Data shown —

┄┄┄┄┄┄┄┄┄┄┄┄┄┄┄┄┄┄┄┄

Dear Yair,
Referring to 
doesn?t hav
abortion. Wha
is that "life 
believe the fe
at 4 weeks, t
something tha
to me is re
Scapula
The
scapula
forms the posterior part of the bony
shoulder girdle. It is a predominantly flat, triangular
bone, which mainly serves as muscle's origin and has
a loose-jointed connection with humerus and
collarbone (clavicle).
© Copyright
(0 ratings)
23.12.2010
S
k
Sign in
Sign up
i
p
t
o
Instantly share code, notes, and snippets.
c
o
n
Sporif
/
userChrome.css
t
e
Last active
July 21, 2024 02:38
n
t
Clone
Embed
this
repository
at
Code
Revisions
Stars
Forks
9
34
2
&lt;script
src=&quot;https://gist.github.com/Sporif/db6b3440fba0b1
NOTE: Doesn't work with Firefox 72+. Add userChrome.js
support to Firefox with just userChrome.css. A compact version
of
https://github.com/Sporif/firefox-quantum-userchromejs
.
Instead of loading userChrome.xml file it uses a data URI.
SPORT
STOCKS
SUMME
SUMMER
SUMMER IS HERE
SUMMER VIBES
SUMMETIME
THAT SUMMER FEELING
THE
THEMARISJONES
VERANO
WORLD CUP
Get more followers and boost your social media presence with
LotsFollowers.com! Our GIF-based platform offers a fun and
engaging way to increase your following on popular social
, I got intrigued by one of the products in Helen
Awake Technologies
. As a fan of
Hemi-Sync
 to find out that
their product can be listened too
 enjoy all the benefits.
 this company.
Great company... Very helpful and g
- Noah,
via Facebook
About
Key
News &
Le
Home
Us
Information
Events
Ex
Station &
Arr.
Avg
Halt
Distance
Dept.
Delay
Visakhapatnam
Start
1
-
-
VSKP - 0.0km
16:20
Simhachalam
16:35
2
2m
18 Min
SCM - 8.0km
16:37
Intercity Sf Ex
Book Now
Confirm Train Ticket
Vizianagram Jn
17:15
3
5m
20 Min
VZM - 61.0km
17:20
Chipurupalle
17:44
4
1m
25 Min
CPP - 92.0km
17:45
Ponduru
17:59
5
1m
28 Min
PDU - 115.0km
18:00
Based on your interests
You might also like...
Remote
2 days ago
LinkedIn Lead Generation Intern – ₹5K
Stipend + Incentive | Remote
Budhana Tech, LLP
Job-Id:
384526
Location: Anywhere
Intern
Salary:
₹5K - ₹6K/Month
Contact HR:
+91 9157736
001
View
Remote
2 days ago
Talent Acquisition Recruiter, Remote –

┄┄┄┄┄┄┄┄┄┄┄┄┄┄┄┄┄┄┄┄

Task objective —
Count the lines of the records that contain the word "your", and reply with the number alone.

Output below —
3